In this case the State declined to attempt to verify LGJ’s tax liability through examination of its business records. Excepting the waitress guest checks,3 all of LGJ’s business records were available for inspection. The State’s distain towards pursuing the more legitimate but time consuming audit procedures is evident from its failure to request LGJ’s cash register receipts before utilizing an estimation method. This use of an estimate, prior to determining whether an actual figure could be attained, was an arbitrary decision which offends the state and federal constitutional due process requirements.
For the reasons stated in finding of fact # 16, this Court finds that even if the State had properly decided to use a markup estimate, its audit methodology was so *460flawed that any tax liability figure derived therefrom is at best unworthy of belief, and at worst unconstitutionally arbitrary. For similar reasons, this Court will also disregard LGJ’s alternative mark-up tax liability estimation.4 Bearing in mind LGJ’s management problems, and based upon the strength of its accountant’s testimony, the amounts stated in the filed tax returns are determined to be an accurate assessment of LGJ’s tax liability.
This Court summarily dismisses the State’s argument that LGJ is barred from relitigating its tax liability as it already had redress to the State’s administrative procedures. LGJ timely challenged the State’s sales tax assessment and requested a hearing. Prior to the demanded hearing, LGJ filed with this Court.5 The State’s assertion that the post-petition settlement discussion held thereafter constituted an administrative adjudication is patently frivolous.

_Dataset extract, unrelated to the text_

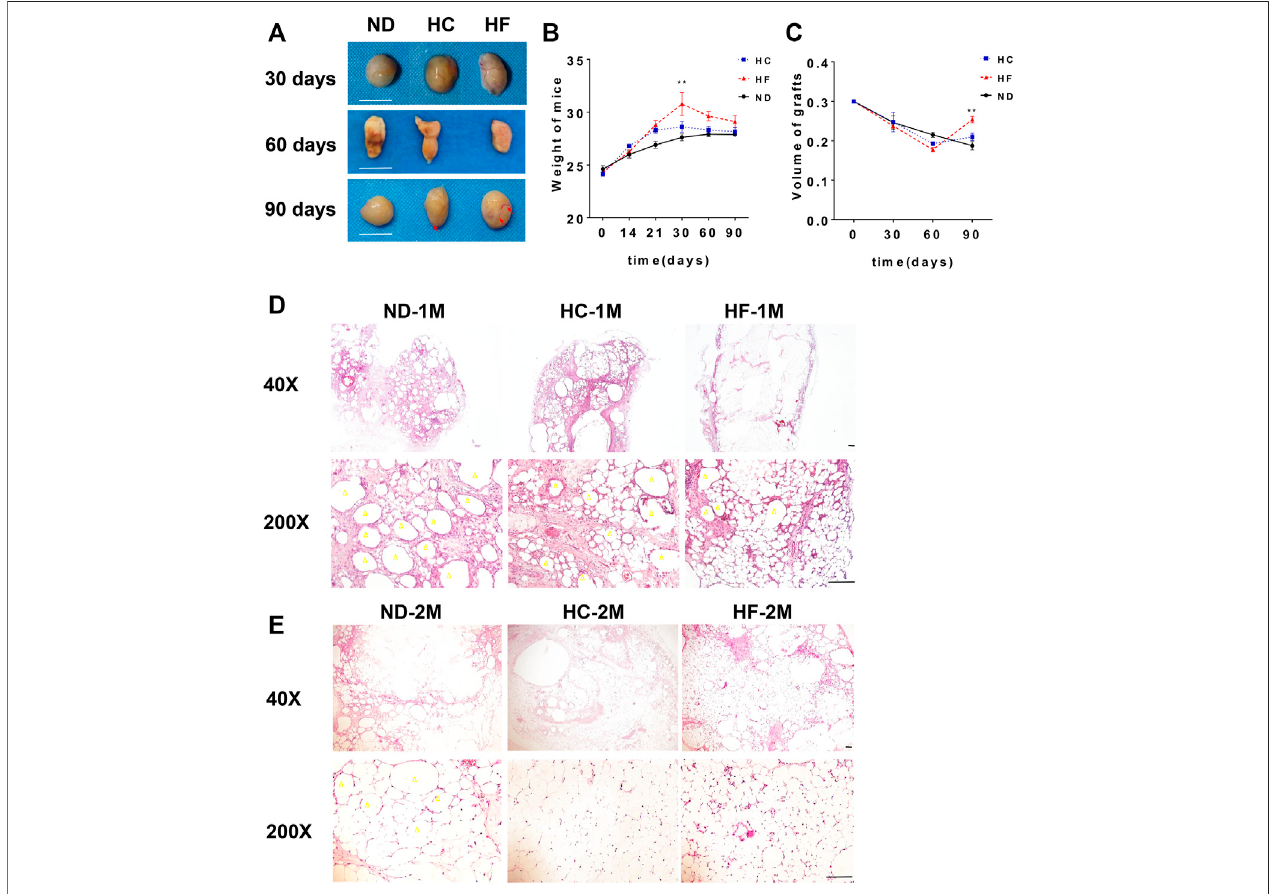
FIGURE2| Thechangesoffatgrafts inthe3studygroups (A) Representativegrossappearanceoftheharvested fatgrafts ondays 30,60,and90. (B) Theweight of mice on different diets and (C) the quanti fi cation of the graft volume. Scale bars = 10 mm Representative HE staining of the fat grafts obtained on day 30 (D) , and 60 (E) . Scale bars = 100 μ m. Grafts onday 30are marked as ND-1M, HC-1M, and HF-1M. Grafts on day 60 aremarkedas ND-2M, HC-2M,and HF-2M. Yellow arrow: oil cyst. ** p < 0.01 and * p < 0.05. n = 6 mice.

Pursuant to its powers as provided for in 11 U.S.C. § 502(b), § 505(a)(1), and § (d)(3)(A) of the Judicial Conference’s Emergency Resolution,6 as ordered effective December 21, 1982 by the Chief Judge of the District Court for the Eastern District of New York; this Court determines the State’s claim to be $59,483.97. As the proceeds from LGJ’s estate have already been turned over to the State in satisfaction of the secured portion of its claim,7 the aforementioned sum, exclusive of any pre-petition penalties and interest,8 is allowed as an unsecured claim.
Settle order in accordance herewith.